Prompt: Each line below that contains "camera" counts once; report the total and nothing more.

Provided data:
BEGIN

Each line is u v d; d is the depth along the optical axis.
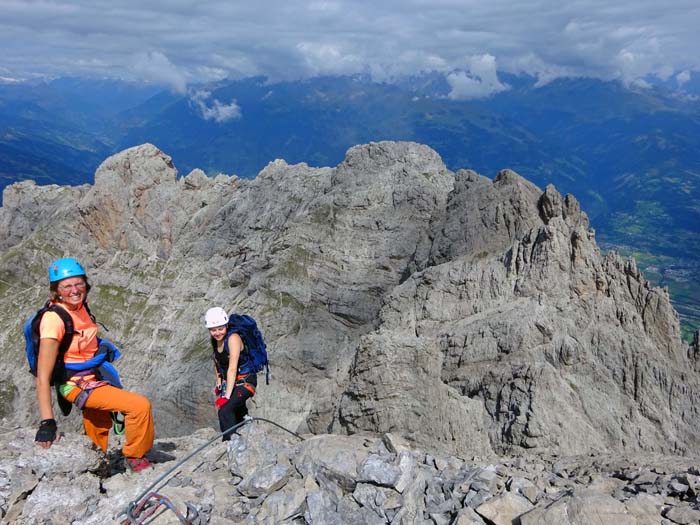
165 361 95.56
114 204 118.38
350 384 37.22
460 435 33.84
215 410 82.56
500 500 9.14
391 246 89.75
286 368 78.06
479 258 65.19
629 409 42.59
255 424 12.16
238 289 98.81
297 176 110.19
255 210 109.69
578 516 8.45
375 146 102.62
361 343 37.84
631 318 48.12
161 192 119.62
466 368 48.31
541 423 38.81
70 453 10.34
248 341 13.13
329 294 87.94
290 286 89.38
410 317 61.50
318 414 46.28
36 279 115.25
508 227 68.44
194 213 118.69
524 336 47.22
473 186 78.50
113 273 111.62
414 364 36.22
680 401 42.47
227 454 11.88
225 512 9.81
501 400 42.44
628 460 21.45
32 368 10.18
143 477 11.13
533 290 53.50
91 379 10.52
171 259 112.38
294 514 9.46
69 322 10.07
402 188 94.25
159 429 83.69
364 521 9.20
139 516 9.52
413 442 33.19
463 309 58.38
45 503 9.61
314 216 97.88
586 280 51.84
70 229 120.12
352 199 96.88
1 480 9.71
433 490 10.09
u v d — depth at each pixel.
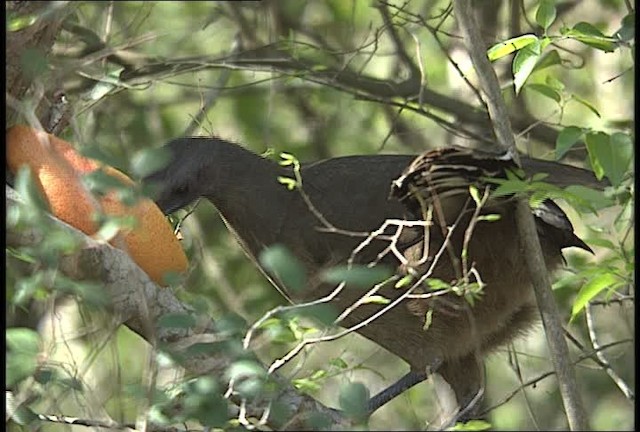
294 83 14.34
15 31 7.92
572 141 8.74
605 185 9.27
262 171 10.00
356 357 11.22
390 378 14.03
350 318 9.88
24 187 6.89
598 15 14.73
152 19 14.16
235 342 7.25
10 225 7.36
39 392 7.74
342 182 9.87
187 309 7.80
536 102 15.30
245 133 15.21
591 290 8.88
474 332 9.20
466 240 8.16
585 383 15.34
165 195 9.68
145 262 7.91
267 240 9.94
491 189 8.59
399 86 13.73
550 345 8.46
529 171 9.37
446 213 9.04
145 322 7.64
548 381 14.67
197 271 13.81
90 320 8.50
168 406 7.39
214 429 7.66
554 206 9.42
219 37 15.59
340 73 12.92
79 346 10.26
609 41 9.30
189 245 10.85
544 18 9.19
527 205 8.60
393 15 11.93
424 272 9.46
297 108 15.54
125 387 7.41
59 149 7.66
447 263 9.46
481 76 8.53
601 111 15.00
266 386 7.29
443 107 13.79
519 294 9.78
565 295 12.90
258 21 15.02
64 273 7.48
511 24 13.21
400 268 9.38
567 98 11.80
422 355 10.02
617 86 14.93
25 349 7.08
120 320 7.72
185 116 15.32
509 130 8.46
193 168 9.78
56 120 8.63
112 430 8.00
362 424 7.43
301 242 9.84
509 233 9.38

END
BEGIN

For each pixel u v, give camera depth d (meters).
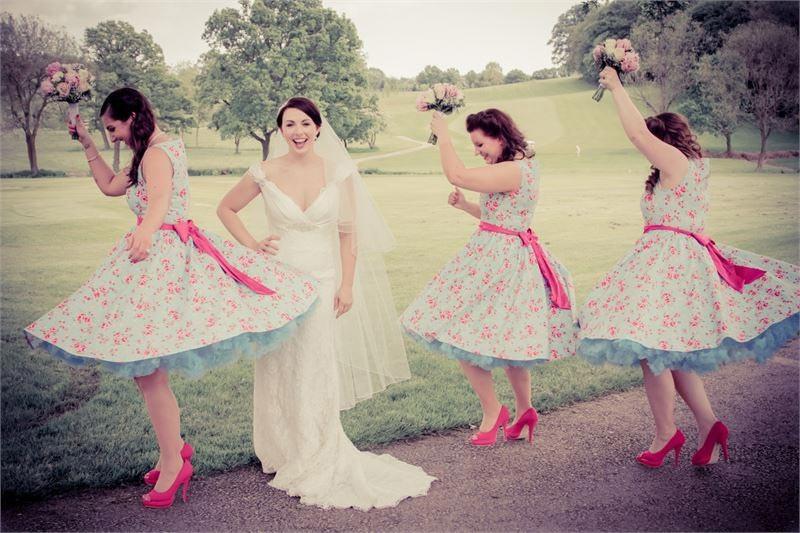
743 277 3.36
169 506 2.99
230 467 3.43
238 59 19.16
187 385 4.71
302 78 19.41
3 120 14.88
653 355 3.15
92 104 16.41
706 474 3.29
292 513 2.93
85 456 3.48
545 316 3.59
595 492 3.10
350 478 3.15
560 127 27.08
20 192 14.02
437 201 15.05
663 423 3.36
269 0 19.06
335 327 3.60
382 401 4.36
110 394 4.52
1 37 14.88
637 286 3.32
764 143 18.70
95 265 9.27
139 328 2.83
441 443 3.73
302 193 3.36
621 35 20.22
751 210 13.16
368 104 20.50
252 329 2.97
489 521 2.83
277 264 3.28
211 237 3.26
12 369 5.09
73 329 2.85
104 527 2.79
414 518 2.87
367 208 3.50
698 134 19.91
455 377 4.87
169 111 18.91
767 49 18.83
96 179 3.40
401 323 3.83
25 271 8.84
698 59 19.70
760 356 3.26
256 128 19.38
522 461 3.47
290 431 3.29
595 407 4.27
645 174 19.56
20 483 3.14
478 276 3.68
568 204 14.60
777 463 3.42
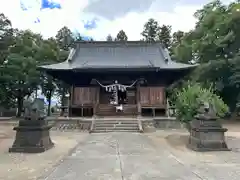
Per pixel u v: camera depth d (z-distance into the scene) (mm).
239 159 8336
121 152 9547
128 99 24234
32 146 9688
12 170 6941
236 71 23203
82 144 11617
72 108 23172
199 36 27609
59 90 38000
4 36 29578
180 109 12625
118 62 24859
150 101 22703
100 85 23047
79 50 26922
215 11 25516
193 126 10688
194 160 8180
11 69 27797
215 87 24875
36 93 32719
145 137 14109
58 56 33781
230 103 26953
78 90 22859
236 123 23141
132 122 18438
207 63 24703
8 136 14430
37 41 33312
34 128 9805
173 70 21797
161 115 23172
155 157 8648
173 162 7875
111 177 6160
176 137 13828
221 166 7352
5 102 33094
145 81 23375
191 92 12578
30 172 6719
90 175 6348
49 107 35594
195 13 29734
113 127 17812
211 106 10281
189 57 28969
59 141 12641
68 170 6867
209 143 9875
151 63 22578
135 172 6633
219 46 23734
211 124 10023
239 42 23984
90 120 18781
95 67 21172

END

Task result: 2